Is high debt a drag on economic growth? Or is a recession born of other catalysts the source for high debt? Inquiring minds want to know.
A research paper by Carmen Reinhart (an economics professor at the University of Maryland) from earlier this year argued that high debt leads to low growth or worse. This study triggered a debate, which I discussed in May. Reinhart and Ken Rogoff of Harvard have responded to the brouhaha with a new update, but one critic is, well, still a critic.
Another skeptic of the notion that high debt impairs growth wrote:
…what I don’t like about the analysis is that it only looks at the risk of adding to the deficit, it doesn’t compare the risk posed by higher debt to the risk of doing nothing (or worse, contracting the deficit before the economy has recovered sufficiently).
Meanwhile, the Economic Policy Institute recently published a more detailed critique of the earlier Reinhart and Rogoff paper.
But no matter which side you’re on, ignoring a huge mound of red ink on a nation’s balance sheet requires a special kind of self delusion. “So while the general criticism, that there is no ‘magic’ level of debt-to-GDP, is a fair one,” reminded The Economist’s Buttonwood blog, “the Reinhart/Rogoff paper can’t be dismissed so easily.” Why?
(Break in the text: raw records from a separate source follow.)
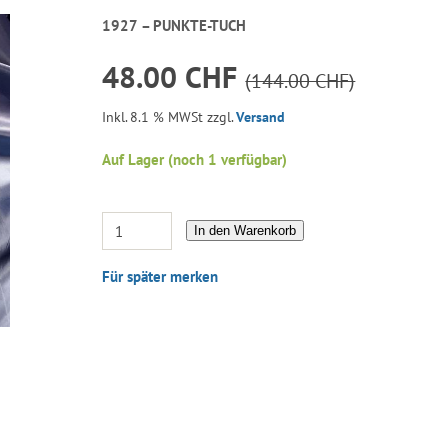
1927 – PUNKTE-TUCH
48.00 CHF
(144.00 CHF)
Inkl. 8.1 % MWSt zzgl.
Versand
Auf Lager (noch 1 verfügbar)
In den Warenkorb
Für später merken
Buttonwood explained:
The best way of solving a high debt problem is economic growth. Clearly, however, countries have struggled to grow with a high debt level. So it seems best not to take the risk. As for the deficit/stock argument, governments with a high debt-to-GDP ratio will inevitably be paying a lot in interest payments; either these drive up the deficit or they would crowd out more useful forms of public spending such as roads or education.